* [DATA TO EXAMINE]:

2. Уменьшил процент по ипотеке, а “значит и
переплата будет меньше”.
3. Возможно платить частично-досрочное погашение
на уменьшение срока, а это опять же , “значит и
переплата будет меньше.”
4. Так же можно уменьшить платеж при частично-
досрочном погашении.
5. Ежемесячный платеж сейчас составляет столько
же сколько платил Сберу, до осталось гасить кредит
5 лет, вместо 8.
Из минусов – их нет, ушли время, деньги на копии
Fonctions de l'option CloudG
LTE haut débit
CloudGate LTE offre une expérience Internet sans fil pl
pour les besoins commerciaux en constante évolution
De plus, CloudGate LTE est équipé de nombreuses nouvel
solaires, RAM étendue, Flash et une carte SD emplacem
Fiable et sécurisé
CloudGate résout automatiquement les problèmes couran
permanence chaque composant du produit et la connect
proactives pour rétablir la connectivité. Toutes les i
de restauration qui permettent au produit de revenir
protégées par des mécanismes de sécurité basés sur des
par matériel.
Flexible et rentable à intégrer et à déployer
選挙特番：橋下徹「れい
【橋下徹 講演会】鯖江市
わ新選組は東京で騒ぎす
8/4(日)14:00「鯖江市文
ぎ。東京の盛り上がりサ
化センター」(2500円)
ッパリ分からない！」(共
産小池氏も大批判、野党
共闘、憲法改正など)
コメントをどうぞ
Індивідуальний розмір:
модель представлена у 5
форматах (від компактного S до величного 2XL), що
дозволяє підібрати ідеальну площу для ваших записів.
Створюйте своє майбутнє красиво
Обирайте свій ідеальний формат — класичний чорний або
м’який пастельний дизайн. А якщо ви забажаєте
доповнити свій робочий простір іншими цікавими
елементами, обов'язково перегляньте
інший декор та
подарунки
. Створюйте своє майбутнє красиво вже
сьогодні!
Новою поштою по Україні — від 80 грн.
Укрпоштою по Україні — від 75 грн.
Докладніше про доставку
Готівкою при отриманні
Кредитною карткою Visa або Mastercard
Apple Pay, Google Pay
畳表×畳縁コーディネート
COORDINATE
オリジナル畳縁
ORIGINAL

* [YOUR ASSIGNMENT]:
Copy the rows from their very first line down to and including the line that contains "CloudGate LTE offre", keeping every line unchanged.

* [SOLUTION FOR THIS TASK]:
2. Уменьшил процент по ипотеке, а “значит и
переплата будет меньше”.
3. Возможно платить частично-досрочное погашение
на уменьшение срока, а это опять же , “значит и
переплата будет меньше.”
4. Так же можно уменьшить платеж при частично-
досрочном погашении.
5. Ежемесячный платеж сейчас составляет столько
же сколько платил Сберу, до осталось гасить кредит
5 лет, вместо 8.
Из минусов – их нет, ушли время, деньги на копии
Fonctions de l'option CloudG
LTE haut débit
CloudGate LTE offre une expérience Internet sans fil pl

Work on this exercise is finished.